2015年06月13日 | トマト・プランター栽培記録2015
   やっと、アイコが、ほんのりと色付き始めた。
   同じ時期に植えたイエローアイコは、まだである。
   

   ところで、レッドとイエローともにアイコは、二本仕立てにして栽培しているのだが、今のところ、一本仕立てにくらべて、特に出来が悪いとか、病虫害や育ちに、問題が起きているようには思えない。
   実成り等は、普通の花房では、15個を切る房もあるのだが、二股になると大変な数になるし、実の大きさも、従来のと同じだと思えるので、それほど、二本仕立てにしたからと言っても、心配する必要はなさそうである。
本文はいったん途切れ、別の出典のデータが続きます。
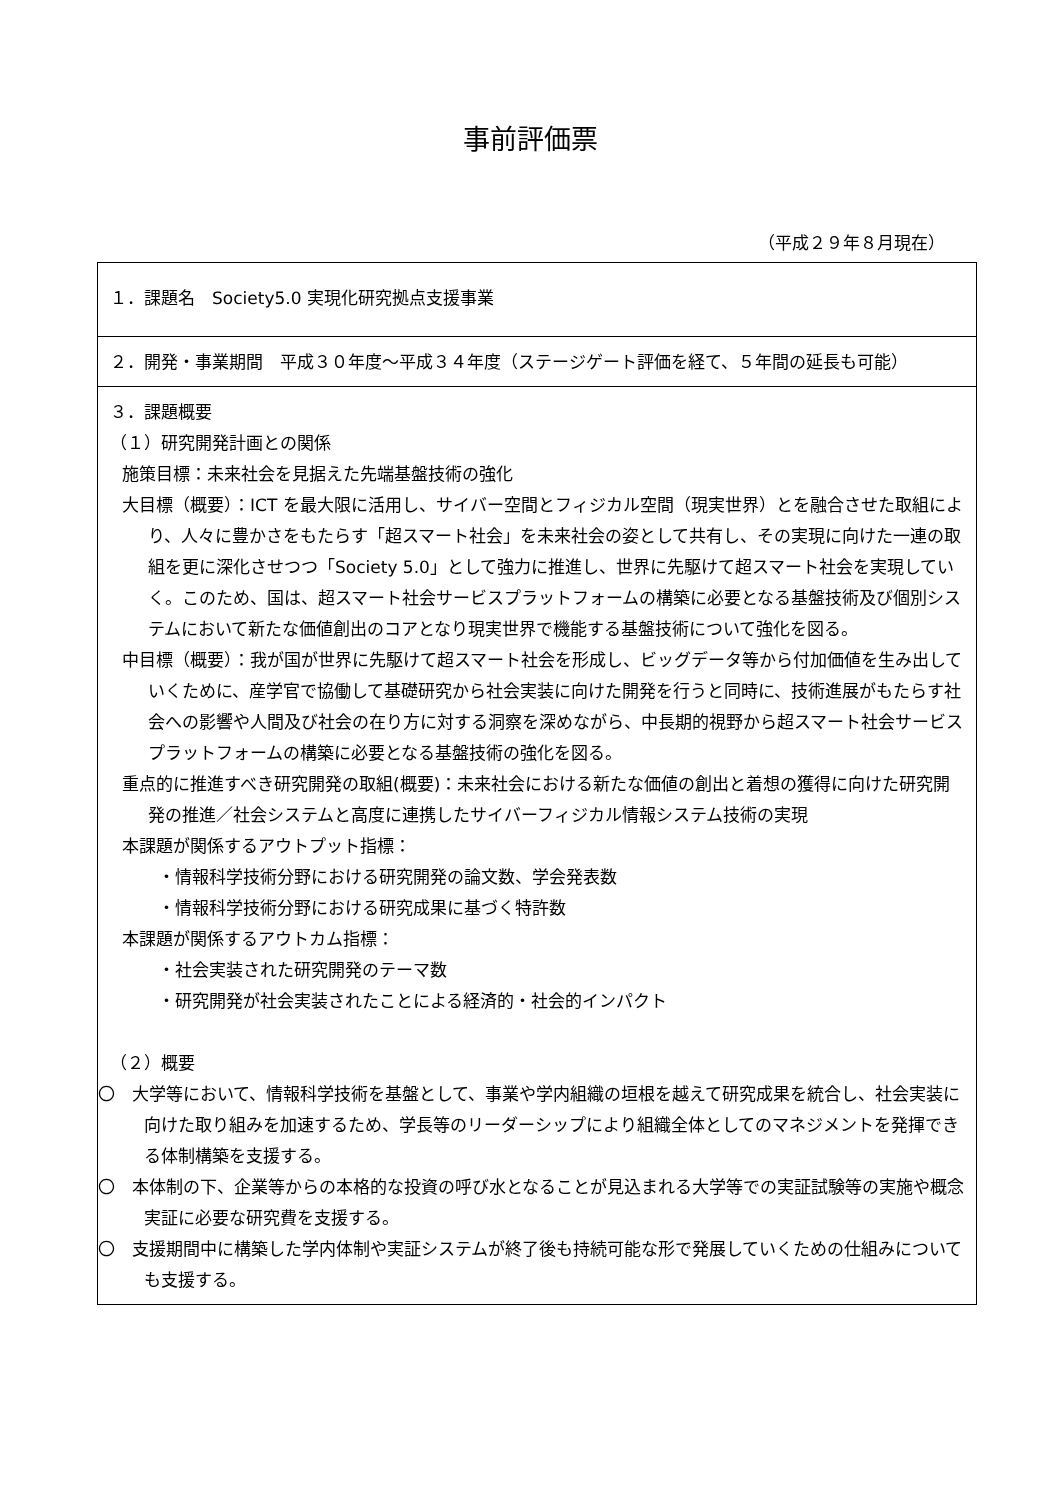事前評価票
（平成２９年８月現在）
| １．課題名 Society5.0 実現化研究拠点支援事業 |
| ２．開発・事業期間 平成３０年度～平成３４年度（ステージゲート評価を経て、５年間の延長も可能） |
| ３．課題概要 （１）研究開発計画との関係 施策目標：未来社会を見据えた先端基盤技術の強化 大目標（概要）：ICT を最大限に活用し、サイバー空間とフィジカル空間（現実世界）とを融合させた取組により、人々に豊かさをもたらす「超スマート社会」を未来社会の姿として共有し、その実現に向けた一連の取組を更に深化させつつ「Society 5.0」として強力に推進し、世界に先駆けて超スマート社会を実現していく。このため、国は、超スマート社会サービスプラットフォームの構築に必要となる基盤技術及び個別システムにおいて新たな価値創出のコアとなり現実世界で機能する基盤技術について強化を図る。 中目標（概要）：我が国が世界に先駆けて超スマート社会を形成し、ビッグデータ等から付加価値を生み出していくために、産学官で協働して基礎研究から社会実装に向けた開発を行うと同時に、技術進展がもたらす社会への影響や人間及び社会の在り方に対する洞察を深めながら、中長期的視野から超スマート社会サービスプラットフォームの構築に必要となる基盤技術の強化を図る。 重点的に推進すべき研究開発の取組(概要)：未来社会における新たな価値の創出と着想の獲得に向けた研究開発の推進／社会システムと高度に連携したサイバーフィジカル情報システム技術の実現 本課題が関係するアウトプット指標： ・情報科学技術分野における研究開発の論文数、学会発表数 ・情報科学技術分野における研究成果に基づく特許数 本課題が関係するアウトカム指標： ・社会実装された研究開発のテーマ数 ・研究開発が社会実装されたことによる経済的・社会的インパクト （２）概要 〇 大学等において、情報科学技術を基盤として、事業や学内組織の垣根を越えて研究成果を統合し、社会実装に向けた取り組みを加速するため、学長等のリーダーシップにより組織全体としてのマネジメントを発揮できる体制構築を支援する。 〇 本体制の下、企業等からの本格的な投資の呼び水となることが見込まれる大学等での実証試験等の実施や概念実証に必要な研究費を支援する。 〇 支援期間中に構築した学内体制や実証システムが終了後も持続可能な形で発展していくための仕組みについても支援する。 |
   苗の先端が、2.1メートルの支柱(実際は、地面に差し込むので、2メートル)を越えはじめたので、摘心をし始めている。
   主主幹は、第5花房、副主幹は、第3花房で留めているのだが、苗木によっては、夫々、第6、および、第4まで可能なものがある。
   
   
   
   

   最初に植えたので、アイコの成長が、一番早いのだが、ほかのミニトマトも、ほぼ、順調に成長していて、実成りも、まずまずである。
   中玉料理用トマトのティオ・クックも、問題なく、成長していて、これも、二本仕立てによる問題は、なさそうである。
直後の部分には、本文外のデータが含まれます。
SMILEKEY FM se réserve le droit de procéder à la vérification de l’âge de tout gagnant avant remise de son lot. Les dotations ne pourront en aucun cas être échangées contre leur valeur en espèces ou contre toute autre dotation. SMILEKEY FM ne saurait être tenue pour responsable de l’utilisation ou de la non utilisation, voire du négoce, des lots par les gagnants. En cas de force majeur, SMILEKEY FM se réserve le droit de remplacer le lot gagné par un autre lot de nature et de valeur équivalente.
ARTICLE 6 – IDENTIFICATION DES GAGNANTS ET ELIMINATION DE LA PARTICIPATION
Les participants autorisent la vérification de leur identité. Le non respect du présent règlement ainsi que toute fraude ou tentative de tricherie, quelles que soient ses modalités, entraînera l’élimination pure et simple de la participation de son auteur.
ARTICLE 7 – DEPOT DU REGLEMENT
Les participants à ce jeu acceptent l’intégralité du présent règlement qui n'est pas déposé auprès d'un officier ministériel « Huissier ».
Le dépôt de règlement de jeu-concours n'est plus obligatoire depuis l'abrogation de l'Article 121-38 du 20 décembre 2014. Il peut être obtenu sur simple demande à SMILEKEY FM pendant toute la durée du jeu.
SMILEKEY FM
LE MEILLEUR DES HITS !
   一番大きな実は、ピンポン玉と軟球ボールの間くらいの大きさで、一房に6~7個くらいの実付きなので、まずまずであろう。
   
   

   (追記)葉に隠れていたイエローアイコの第1花房の実が、2個尻腐れ病に罹っているのに気付いた。
   窒素過多カルシューム不足の可能性が高いので、株元に消石灰を散布した。
   あるいは、梅雨の所為もあって、水過多なのかも知れないが、当分仕方がない。
   インターネットで調べると、有効な方法として、
   「トマトやミニトマトの花、もしくは蕾の反対側にある葉を一枚切り落とす」
   トマトやミニトマトの果実は、必ず花の後にできるわけだから、そのすぐ近くにある葉を切り落とせば、本来切り落とされた葉で消費されるはずだったカルシウムは、黙っていてもやがて果実となる花や蕾へ多く届くことになる、と言うことなので、有効かどうかは不明だが、取りあえず、葉が十分あるので、直近の葉だけ切り落とした。